Written by Donna Wentworth

Last Updated: March 9, 2026

Do Solar Panels Increase Your Home Value? What the Australian Data Shows

“Solar will increase your home value by $23,000.”

That’s the headline.

If you’re about to spend $8,000–$15,000 on a system, you don’t want a headline — you want clarity.

Does solar genuinely increase resale value? And if so, by how much?

Solar isn’t a small purchase. A standard 6.6kW system in Australia typically costs between $6,500 and $10,000. Add a battery and that can climb well beyond $15,000.

So the real question is simple:

Is solar just a bill-saving feature — or does it materially strengthen your property’s value?

The good news is we now have credible Australian data.

In September 2025, property analytics firm Cotality released its national report Watt’s It Worth?, analysing residential sales data across Australia.

Their key finding:

Homes with solar panels sell for an average of 2.7% more than comparable homes without solar.
Nationally, that equates to roughly $23,100 in added value.

That’s where the headline comes from.

However, headlines only tell part of the story.

In this article, we’ll break down what the data actually shows — how solar impacts property values across Australia, why the uplift varies by location, and what factors like system size, warranties, and energy efficiency mean for resale.

What Increase Your Home Value By 2.7% Actually Means

The Data shows that the uplift tends to be percentage-based — not a flat bonus. Meaning that the higher value of the home the more value returned when it is sold, for example:

  • $600,000 home → ~2.7% = $16,200
  • $850,000 home → ~2.7% = $22,950
  • $1.2M home → ~2.7% = $32,400

The $23,100 figure is simply the national average across price brackets.

Importantly, Cotality’s modelling compares like-for-like homes, meaning the uplift isn’t just because “better homes happen to have solar.” It reflects actual sale price behaviour in the market showing exactly how having solar will increase your home value.

That doesn’t mean every system adds exactly 2.7%.

It means that statistically, homes with solar are achieving stronger sale prices.

Bar chart showing how a 2.7% solar value uplift adds $16,200, $22,950, and $32,400 to $600k, $850k, and $1.2M homes.

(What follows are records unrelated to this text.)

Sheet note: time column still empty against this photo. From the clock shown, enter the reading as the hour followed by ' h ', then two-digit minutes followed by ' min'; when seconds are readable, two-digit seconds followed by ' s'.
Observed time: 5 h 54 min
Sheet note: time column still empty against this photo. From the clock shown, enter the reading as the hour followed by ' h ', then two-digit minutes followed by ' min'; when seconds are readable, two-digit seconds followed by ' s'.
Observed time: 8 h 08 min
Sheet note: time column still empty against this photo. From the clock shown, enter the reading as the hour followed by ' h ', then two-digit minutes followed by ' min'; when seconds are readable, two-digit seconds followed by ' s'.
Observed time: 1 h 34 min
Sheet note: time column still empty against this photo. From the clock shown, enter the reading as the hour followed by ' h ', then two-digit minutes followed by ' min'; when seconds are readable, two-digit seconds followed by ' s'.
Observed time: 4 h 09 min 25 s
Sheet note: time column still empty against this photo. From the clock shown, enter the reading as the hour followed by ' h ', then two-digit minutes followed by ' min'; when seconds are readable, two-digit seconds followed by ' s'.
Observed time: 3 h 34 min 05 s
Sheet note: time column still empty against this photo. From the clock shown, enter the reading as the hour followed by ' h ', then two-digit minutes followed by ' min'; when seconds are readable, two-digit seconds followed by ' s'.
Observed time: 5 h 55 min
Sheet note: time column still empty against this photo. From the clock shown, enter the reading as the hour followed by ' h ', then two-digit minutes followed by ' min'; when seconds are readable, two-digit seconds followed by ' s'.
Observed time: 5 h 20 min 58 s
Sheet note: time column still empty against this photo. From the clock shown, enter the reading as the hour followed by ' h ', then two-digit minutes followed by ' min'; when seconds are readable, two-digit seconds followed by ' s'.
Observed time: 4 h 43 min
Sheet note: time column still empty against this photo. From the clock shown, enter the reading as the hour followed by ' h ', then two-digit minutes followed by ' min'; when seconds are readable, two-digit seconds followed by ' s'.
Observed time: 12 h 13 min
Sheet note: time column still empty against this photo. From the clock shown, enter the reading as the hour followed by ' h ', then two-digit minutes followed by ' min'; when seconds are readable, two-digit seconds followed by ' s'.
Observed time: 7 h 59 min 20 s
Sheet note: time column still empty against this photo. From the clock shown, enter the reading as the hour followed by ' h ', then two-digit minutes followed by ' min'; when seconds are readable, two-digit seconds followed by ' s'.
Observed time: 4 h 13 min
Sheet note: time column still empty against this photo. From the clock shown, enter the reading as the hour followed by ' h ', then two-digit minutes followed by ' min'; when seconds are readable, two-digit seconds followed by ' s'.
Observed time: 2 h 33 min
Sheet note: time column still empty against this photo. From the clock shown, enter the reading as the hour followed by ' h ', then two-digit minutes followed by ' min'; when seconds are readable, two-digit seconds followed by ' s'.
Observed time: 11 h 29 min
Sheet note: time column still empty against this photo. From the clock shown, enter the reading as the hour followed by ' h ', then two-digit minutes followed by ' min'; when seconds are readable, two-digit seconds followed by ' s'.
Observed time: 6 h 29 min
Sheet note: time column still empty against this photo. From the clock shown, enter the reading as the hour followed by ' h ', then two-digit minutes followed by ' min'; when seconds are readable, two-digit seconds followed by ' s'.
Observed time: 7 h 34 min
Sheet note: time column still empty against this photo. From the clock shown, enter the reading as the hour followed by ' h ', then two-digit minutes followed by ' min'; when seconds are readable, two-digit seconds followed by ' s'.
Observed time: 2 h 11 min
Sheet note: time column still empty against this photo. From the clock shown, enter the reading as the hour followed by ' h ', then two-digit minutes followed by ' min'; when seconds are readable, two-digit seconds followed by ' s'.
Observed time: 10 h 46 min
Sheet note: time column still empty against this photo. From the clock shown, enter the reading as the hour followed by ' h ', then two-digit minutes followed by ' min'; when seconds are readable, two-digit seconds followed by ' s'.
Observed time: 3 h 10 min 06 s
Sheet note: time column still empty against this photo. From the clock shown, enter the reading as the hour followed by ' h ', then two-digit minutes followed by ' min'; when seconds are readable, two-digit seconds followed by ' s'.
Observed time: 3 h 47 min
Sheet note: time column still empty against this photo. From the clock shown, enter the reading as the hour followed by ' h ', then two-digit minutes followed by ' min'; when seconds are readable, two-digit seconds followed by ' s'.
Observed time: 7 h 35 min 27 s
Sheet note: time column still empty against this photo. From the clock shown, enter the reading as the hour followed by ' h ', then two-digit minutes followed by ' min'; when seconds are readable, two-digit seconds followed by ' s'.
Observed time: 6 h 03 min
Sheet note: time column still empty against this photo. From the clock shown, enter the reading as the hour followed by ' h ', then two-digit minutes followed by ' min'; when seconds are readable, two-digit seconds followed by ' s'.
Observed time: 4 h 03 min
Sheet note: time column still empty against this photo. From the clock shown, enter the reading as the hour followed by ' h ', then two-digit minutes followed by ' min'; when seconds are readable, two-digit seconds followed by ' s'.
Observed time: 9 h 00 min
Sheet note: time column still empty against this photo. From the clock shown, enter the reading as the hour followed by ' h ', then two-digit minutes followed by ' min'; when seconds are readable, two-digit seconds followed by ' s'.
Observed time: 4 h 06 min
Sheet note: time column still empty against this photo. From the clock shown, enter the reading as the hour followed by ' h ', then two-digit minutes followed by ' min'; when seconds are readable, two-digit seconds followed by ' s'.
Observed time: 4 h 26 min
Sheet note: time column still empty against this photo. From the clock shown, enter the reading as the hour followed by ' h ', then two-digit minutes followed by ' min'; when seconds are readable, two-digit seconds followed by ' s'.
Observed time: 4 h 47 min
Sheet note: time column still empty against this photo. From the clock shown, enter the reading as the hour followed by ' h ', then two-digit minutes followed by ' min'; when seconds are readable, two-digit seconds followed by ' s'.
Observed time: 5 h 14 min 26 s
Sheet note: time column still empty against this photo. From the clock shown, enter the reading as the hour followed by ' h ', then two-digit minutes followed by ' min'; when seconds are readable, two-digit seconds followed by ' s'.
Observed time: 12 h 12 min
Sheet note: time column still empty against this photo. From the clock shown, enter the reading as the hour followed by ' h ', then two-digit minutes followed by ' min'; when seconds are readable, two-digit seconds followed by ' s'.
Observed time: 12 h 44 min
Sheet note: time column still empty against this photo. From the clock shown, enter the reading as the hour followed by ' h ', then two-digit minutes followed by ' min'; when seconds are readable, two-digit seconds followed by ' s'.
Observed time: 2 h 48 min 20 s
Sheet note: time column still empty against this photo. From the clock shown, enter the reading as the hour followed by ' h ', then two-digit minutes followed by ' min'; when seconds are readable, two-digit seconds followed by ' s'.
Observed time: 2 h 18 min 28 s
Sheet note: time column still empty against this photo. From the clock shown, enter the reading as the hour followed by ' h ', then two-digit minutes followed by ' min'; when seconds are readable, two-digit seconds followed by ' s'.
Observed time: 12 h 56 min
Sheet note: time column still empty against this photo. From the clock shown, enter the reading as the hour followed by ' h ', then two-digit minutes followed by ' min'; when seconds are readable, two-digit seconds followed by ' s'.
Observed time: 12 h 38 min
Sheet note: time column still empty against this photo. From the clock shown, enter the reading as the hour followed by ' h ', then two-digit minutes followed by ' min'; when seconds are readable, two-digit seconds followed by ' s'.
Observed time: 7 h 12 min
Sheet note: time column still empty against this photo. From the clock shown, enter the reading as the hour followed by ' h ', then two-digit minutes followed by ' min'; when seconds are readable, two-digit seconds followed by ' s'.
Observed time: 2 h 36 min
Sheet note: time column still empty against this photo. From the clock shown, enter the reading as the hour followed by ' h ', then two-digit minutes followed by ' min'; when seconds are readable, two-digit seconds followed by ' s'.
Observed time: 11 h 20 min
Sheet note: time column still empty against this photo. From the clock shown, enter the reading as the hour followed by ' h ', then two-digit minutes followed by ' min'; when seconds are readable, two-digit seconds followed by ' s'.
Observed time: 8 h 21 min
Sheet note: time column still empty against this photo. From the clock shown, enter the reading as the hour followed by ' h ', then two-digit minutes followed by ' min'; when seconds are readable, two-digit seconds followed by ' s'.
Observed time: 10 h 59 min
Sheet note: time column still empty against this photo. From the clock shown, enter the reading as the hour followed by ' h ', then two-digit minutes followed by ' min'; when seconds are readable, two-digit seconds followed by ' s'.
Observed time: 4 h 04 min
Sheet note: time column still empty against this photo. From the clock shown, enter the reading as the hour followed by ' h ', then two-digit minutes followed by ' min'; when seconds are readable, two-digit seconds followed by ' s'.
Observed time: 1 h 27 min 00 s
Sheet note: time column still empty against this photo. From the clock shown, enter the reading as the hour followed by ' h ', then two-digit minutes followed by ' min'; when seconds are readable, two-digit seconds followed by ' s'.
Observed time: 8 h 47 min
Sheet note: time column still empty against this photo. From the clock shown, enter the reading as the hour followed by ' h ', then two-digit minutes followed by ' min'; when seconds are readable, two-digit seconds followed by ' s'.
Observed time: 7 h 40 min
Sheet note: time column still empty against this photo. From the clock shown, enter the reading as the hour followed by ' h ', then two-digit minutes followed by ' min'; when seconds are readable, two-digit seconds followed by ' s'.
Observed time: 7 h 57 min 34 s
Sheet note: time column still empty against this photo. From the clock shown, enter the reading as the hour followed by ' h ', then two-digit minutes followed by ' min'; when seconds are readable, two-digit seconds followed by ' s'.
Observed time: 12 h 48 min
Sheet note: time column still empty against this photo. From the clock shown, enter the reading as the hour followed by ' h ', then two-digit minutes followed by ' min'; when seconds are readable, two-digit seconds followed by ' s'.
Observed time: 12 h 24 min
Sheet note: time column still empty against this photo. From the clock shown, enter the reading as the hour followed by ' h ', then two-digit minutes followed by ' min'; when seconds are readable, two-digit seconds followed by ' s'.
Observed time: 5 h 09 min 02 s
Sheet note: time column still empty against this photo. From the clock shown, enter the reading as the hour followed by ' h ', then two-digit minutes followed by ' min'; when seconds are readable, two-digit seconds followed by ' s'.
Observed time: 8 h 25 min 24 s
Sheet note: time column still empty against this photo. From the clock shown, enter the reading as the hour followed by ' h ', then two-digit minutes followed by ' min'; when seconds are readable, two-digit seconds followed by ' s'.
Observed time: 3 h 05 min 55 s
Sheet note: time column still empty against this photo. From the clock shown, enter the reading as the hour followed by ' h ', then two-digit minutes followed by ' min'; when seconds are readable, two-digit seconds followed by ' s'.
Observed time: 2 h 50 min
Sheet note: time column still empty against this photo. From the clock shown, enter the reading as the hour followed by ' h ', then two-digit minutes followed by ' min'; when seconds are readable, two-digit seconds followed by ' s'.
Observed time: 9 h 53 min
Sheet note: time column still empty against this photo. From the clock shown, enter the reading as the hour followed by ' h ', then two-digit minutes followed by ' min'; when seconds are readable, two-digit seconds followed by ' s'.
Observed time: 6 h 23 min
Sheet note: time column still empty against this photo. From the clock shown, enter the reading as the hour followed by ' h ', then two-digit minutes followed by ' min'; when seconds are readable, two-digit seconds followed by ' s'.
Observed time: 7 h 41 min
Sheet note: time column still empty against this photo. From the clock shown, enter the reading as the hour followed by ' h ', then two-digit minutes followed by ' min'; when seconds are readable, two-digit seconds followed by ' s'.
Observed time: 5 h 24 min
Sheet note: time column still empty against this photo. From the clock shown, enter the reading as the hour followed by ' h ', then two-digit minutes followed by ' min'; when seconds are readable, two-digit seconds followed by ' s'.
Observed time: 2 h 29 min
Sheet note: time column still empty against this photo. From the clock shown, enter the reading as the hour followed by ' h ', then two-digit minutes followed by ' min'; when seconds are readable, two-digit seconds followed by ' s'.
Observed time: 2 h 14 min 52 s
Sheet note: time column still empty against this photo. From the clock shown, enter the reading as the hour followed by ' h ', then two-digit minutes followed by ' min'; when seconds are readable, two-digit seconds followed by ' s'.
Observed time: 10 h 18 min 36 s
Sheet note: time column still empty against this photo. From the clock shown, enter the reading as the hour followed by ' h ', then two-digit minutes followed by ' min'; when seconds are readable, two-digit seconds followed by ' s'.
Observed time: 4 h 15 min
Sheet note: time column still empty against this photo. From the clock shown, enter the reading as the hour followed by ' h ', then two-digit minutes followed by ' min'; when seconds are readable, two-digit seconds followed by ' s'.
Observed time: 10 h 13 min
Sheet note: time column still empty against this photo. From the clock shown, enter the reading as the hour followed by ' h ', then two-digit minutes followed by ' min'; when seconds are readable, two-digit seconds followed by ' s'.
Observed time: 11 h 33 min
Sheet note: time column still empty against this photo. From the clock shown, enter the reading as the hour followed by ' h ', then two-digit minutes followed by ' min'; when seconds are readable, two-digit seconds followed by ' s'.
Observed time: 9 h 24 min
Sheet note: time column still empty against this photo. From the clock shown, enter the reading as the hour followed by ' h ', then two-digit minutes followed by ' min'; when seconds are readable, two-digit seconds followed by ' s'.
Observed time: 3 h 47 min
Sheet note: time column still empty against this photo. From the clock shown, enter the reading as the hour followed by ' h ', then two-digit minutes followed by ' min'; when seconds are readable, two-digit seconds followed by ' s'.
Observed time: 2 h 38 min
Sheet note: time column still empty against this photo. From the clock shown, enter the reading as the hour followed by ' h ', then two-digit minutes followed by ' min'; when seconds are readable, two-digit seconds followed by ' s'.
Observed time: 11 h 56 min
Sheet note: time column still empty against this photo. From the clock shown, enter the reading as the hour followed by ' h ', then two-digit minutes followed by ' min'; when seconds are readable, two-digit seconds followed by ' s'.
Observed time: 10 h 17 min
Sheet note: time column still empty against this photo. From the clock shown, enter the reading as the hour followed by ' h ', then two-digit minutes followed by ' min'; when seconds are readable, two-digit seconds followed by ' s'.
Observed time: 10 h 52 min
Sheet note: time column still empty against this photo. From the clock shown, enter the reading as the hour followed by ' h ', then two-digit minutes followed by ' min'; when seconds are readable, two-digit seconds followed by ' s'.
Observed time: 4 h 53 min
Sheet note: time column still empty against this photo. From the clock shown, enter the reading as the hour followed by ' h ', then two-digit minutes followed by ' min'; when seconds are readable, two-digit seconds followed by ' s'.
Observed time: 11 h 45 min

Showing how solar increases your home value.

Why Some Cities See Bigger Gains

Exactly how much solar will increase your home value varies by location.

For example:

  • Hobart: ~6.9% uplift
  • Darwin: ~5–6% uplift
  • Adelaide & Perth: strong gains
  • Sydney: ~1.6% uplift

Why the variation?

  • Electricity prices vary by state
  • Climate and cooling loads differ
  • Solar penetration rates differ
  • Buyer expectations differ

In markets with high power prices or strong sun exposure, solar carries more financial weight.

In premium Sydney suburbs, solar may be increasingly expected — protecting value rather than dramatically increasing it.

Map of Australia showing solar home value increases by city, including Hobart 6.9%, Darwin 5–6%, Adelaide and Perth 3–4%, and Sydney 1.6%.

Bigger Systems Tend to Carry More Weight

When it comes to resale value, size matters.

A small legacy 3kW system on a four-bedroom home doesn’t carry the same impact as a system that materially reduces electricity bills.

Today:

  • 6.6kW is entry-level standard
  • 10–13kW systems are common on larger homes
  • Homes with pools, ducted air-conditioning, or EV charging often benefit from even larger systems

How does investing in a solar system really save you money?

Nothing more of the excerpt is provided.